EXERCISE OBJECTIVE
Can you put every line of the items below into a numbered list, skipping blank lines and leaving the pictures out?

Source items
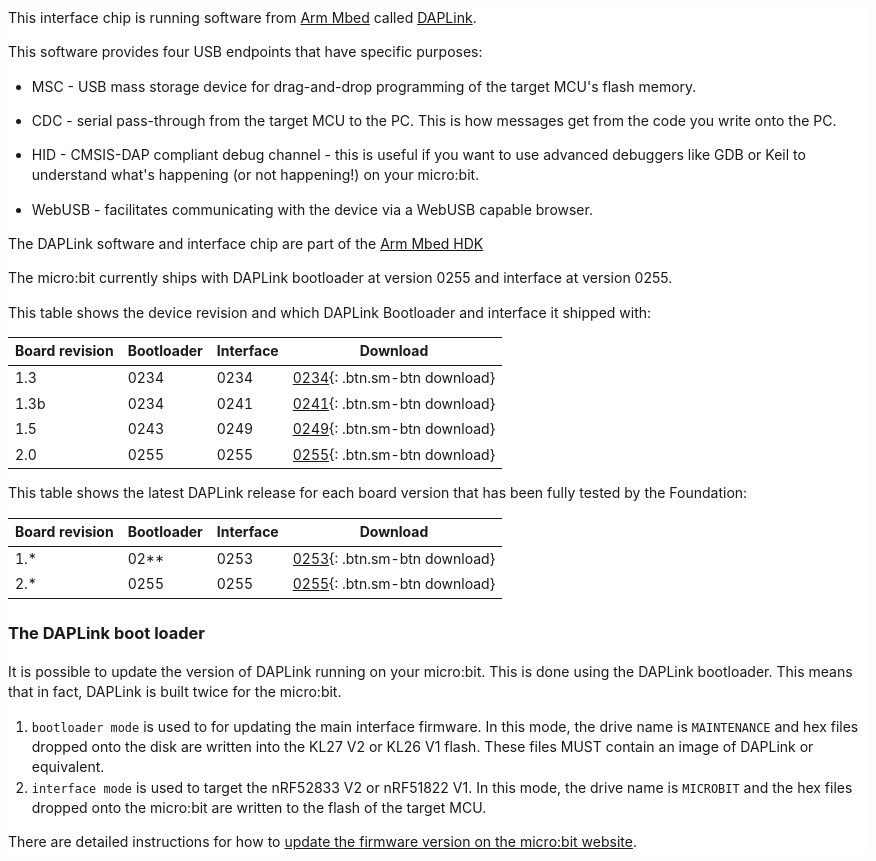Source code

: This interface chip is running software from [Arm Mbed](https://os.mbed.com/) called [DAPLink](https://github.com/ARMmbed/DAPLink).

This software provides four USB endpoints that have specific purposes:

- MSC - USB mass storage device for drag-and-drop programming of the target MCU's flash memory.

- CDC - serial pass-through from the target MCU to the PC. This is how messages get from the code you write onto the PC.

- HID - CMSIS-DAP compliant debug channel - this is useful if you want to use advanced debuggers like GDB or Keil to understand what's happening (or not happening!) on your micro:bit.

- WebUSB - facilitates communicating with the device via a WebUSB capable browser.

The DAPLink software and interface chip are part of the [Arm Mbed HDK](https://os.mbed.com/handbook/mbed-HDK)

The micro:bit currently ships with DAPLink bootloader at version 0255 and interface at version 0255.

This table shows the device revision and which DAPLink Bootloader and interface it shipped with:

| Board revision | Bootloader | Interface | Download
| -------------- | ---------- | --------- | --------
| 1.3            | 0234       | 0234      | [0234](/docs/software/assets/DAPLink-factory-release/0234_kl26z_microbit_0x8000.hex){: .btn.sm-btn download}
| 1.3b           | 0234       | 0241      | [0241](/docs/software/assets/DAPLink-factory-release/0241_kl26z_microbit_0x8000.hex){: .btn.sm-btn download}
| 1.5            | 0243       | 0249      | [0249](/docs/software/assets/DAPLink-factory-release/0249_kl26z_microbit_0x8000.hex){: .btn.sm-btn download}
| 2.0            | 0255       | 0255      | [0255](/docs/software/assets/DAPLink-factory-release/0255_kl27z_microbit_0x8000.hex){: .btn.sm-btn download}

This table shows the latest DAPLink release for each board version that has been fully tested by the Foundation:

| Board revision | Bootloader | Interface | Download
| -------------- | ---------- | --------- | --------
| 1.*            | 02**       | 0253      | [0253](/docs/software/assets/DAPLink-factory-release/0253_kl26z_microbit_0x8000.hex){: .btn.sm-btn download}
| 2.*            | 0255       | 0255      | [0255](/docs/software/assets/DAPLink-factory-release/0255_kl27z_microbit_0x8000.hex){: .btn.sm-btn download}


### The DAPLink boot loader

It is possible to update the version of DAPLink running on your micro:bit. This is done using the DAPLink bootloader. This means that in fact, DAPLink is built twice for the micro:bit.

1. `bootloader mode` is used to for updating the main interface firmware. In this mode, the drive name is `MAINTENANCE` and hex files dropped onto the disk are written into the KL27 <span class="v2">V2</span> or KL26 <span class="v1">V1</span> flash. These files MUST contain an image of DAPLink or equivalent.
2. `interface mode` is used to target the nRF52833 <span class="v2">V2</span> or nRF51822 <span class="v1">V1</span>. In this mode, the drive name is `MICROBIT` and the hex files dropped onto the micro:bit are written to the flash of the target MCU.

There are detailed instructions for how to [update the firmware version on the micro:bit website](https://microbit.org/get-started/user-guide/firmware/).
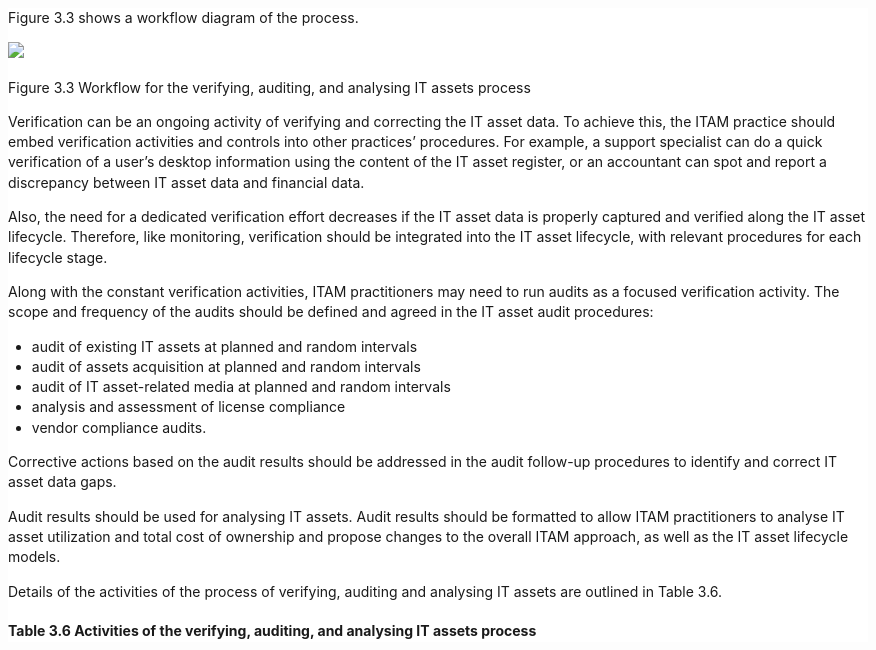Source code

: Figure 3.3 shows a workflow diagram of the process.

![](IT%20asset%20management%20ITIL%204%20Practice%20Guide/ITAM_figure_3.3.png)

Figure 3.3 Workflow for the verifying, auditing, and analysing IT assets process

Verification can be an ongoing activity of verifying and correcting the IT asset data. To achieve this, the ITAM practice should embed verification activities and controls into other practices’ procedures. For example, a support specialist can do a quick verification of a user’s desktop information using the content of the IT asset register, or an accountant can spot and report a discrepancy between IT asset data and financial data.

Also, the need for a dedicated verification effort decreases if the IT asset data is properly captured and verified along the IT asset lifecycle. Therefore, like monitoring, verification should be integrated into the IT asset lifecycle, with relevant procedures for each lifecycle stage.

Along with the constant verification activities, ITAM practitioners may need to run audits as a focused verification activity. The scope and frequency of the audits should be defined and agreed in the IT asset audit procedures:

*   audit of existing IT assets at planned and random intervals
*   audit of assets acquisition at planned and random intervals
*   audit of IT asset-related media at planned and random intervals
*   analysis and assessment of license compliance
*   vendor compliance audits.

Corrective actions based on the audit results should be addressed in the audit follow-up procedures to identify and correct IT asset data gaps.

Audit results should be used for analysing IT assets. Audit results should be formatted to allow ITAM practitioners to analyse IT asset utilization and total cost of ownership and propose changes to the overall ITAM approach, as well as the IT asset lifecycle models.

Details of the activities of the process of verifying, auditing and analysing IT assets are outlined in Table 3.6.

#### Table 3.6 Activities of the verifying, auditing, and analysing IT assets process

WORKED SOLUTION
1. Source code
2. : This interface chip is running software from [Arm Mbed](https://os.mbed.com/) called [DAPLink](https://github.com/ARMmbed/DAPLink).
3. This software provides four USB endpoints that have specific purposes:
4. - MSC - USB mass storage device for drag-and-drop programming of the target MCU's flash memory.
5. - CDC - serial pass-through from the target MCU to the PC. This is how messages get from the code you write onto the PC.
6. - HID - CMSIS-DAP compliant debug channel - this is useful if you want to use advanced debuggers like GDB or Keil to understand what's happening (or not happening!) on your micro:bit.
7. - WebUSB - facilitates communicating with the device via a WebUSB capable browser.
8. The DAPLink software and interface chip are part of the [Arm Mbed HDK](https://os.mbed.com/handbook/mbed-HDK)
9. The micro:bit currently ships with DAPLink bootloader at version 0255 and interface at version 0255.
10. This table shows the device revision and which DAPLink Bootloader and interface it shipped with:
11. | Board revision | Bootloader | Interface | Download
12. | -------------- | ---------- | --------- | --------
13. | 1.3            | 0234       | 0234      | [0234](/docs/software/assets/DAPLink-factory-release/0234_kl26z_microbit_0x8000.hex){: .btn.sm-btn download}
14. | 1.3b           | 0234       | 0241      | [0241](/docs/software/assets/DAPLink-factory-release/0241_kl26z_microbit_0x8000.hex){: .btn.sm-btn download}
15. | 1.5            | 0243       | 0249      | [0249](/docs/software/assets/DAPLink-factory-release/0249_kl26z_microbit_0x8000.hex){: .btn.sm-btn download}
16. | 2.0            | 0255       | 0255      | [0255](/docs/software/assets/DAPLink-factory-release/0255_kl27z_microbit_0x8000.hex){: .btn.sm-btn download}
17. This table shows the latest DAPLink release for each board version that has been fully tested by the Foundation:
18. | Board revision | Bootloader | Interface | Download
19. | -------------- | ---------- | --------- | --------
20. | 1.*            | 02**       | 0253      | [0253](/docs/software/assets/DAPLink-factory-release/0253_kl26z_microbit_0x8000.hex){: .btn.sm-btn download}
21. | 2.*            | 0255       | 0255      | [0255](/docs/software/assets/DAPLink-factory-release/0255_kl27z_microbit_0x8000.hex){: .btn.sm-btn download}
22. ### The DAPLink boot loader
23. It is possible to update the version of DAPLink running on your micro:bit. This is done using the DAPLink bootloader. This means that in fact, DAPLink is built twice for the micro:bit.
24. 1. `bootloader mode` is used to for updating the main interface firmware. In this mode, the drive name is `MAINTENANCE` and hex files dropped onto the disk are written into the KL27 <span class="v2">V2</span> or KL26 <span class="v1">V1</span> flash. These files MUST contain an image of DAPLink or equivalent.
25. 2. `interface mode` is used to target the nRF52833 <span class="v2">V2</span> or nRF51822 <span class="v1">V1</span>. In this mode, the drive name is `MICROBIT` and the hex files dropped onto the micro:bit are written to the flash of the target MCU.
26. There are detailed instructions for how to [update the firmware version on the micro:bit website](https://microbit.org/get-started/user-guide/firmware/).
27. Source code
28. : Figure 3.3 shows a workflow diagram of the process.
29. ![](IT%20asset%20management%20ITIL%204%20Practice%20Guide/ITAM_figure_3.3.png)
30. Figure 3.3 Workflow for the verifying, auditing, and analysing IT assets process
31. Verification can be an ongoing activity of verifying and correcting the IT asset data. To achieve this, the ITAM practice should embed verification activities and controls into other practices’ procedures. For example, a support specialist can do a quick verification of a user’s desktop information using the content of the IT asset register, or an accountant can spot and report a discrepancy between IT asset data and financial data.
32. Also, the need for a dedicated verification effort decreases if the IT asset data is properly captured and verified along the IT asset lifecycle. Therefore, like monitoring, verification should be integrated into the IT asset lifecycle, with relevant procedures for each lifecycle stage.
33. Along with the constant verification activities, ITAM practitioners may need to run audits as a focused verification activity. The scope and frequency of the audits should be defined and agreed in the IT asset audit procedures:
34. *   audit of existing IT assets at planned and random intervals
35. *   audit of assets acquisition at planned and random intervals
36. *   audit of IT asset-related media at planned and random intervals
37. *   analysis and assessment of license compliance
38. *   vendor compliance audits.
39. Corrective actions based on the audit results should be addressed in the audit follow-up procedures to identify and correct IT asset data gaps.
40. Audit results should be used for analysing IT assets. Audit results should be formatted to allow ITAM practitioners to analyse IT asset utilization and total cost of ownership and propose changes to the overall ITAM approach, as well as the IT asset lifecycle models.
41. Details of the activities of the process of verifying, auditing and analysing IT assets are outlined in Table 3.6.
42. #### Table 3.6 Activities of the verifying, auditing, and analysing IT assets process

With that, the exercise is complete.